MATERIAL SHOWN:
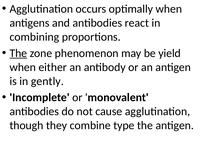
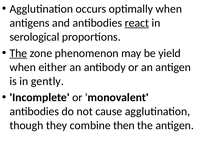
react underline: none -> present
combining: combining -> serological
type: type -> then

---

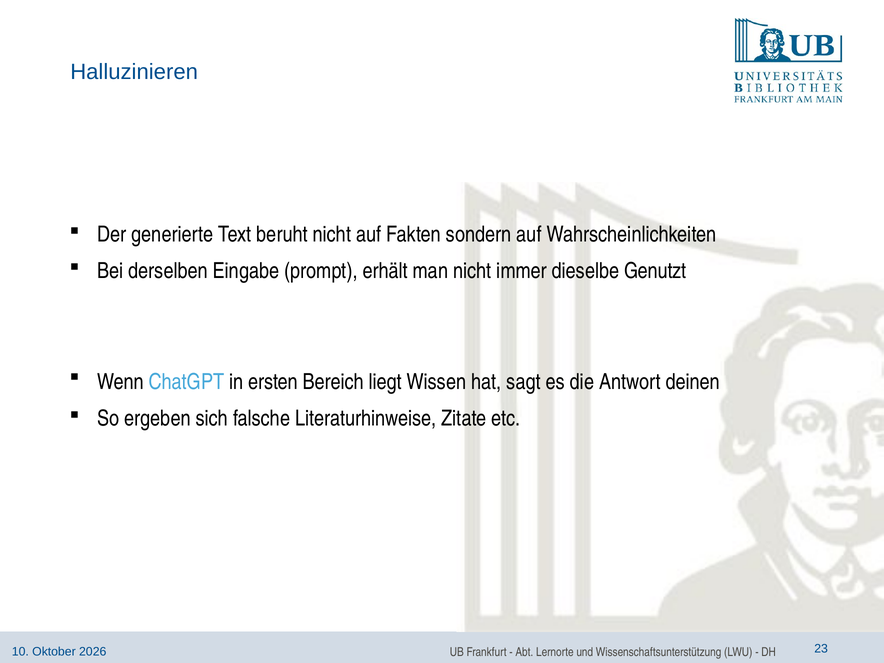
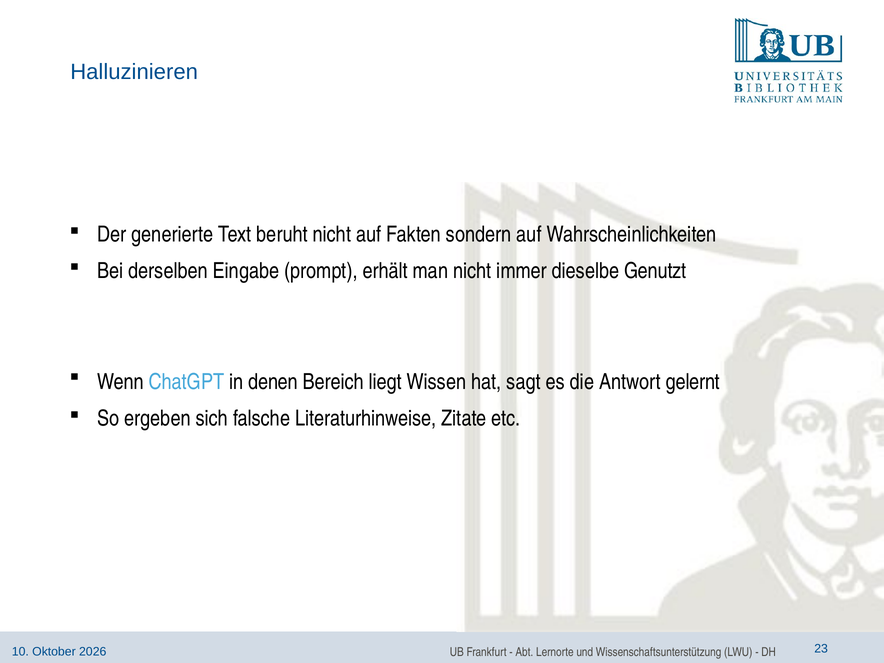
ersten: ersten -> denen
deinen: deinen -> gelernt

DIRECTIONS FOR THIS TASK:
Update everything in the data from the line containing "react underline: none -> present" down to the line containing "type: type -> then" by changing "combining" to "blending" and leaving all else as it is. Return only those lines.

SOLUTION FOR THIS EXERCISE:
react underline: none -> present
blending: blending -> serological
type: type -> then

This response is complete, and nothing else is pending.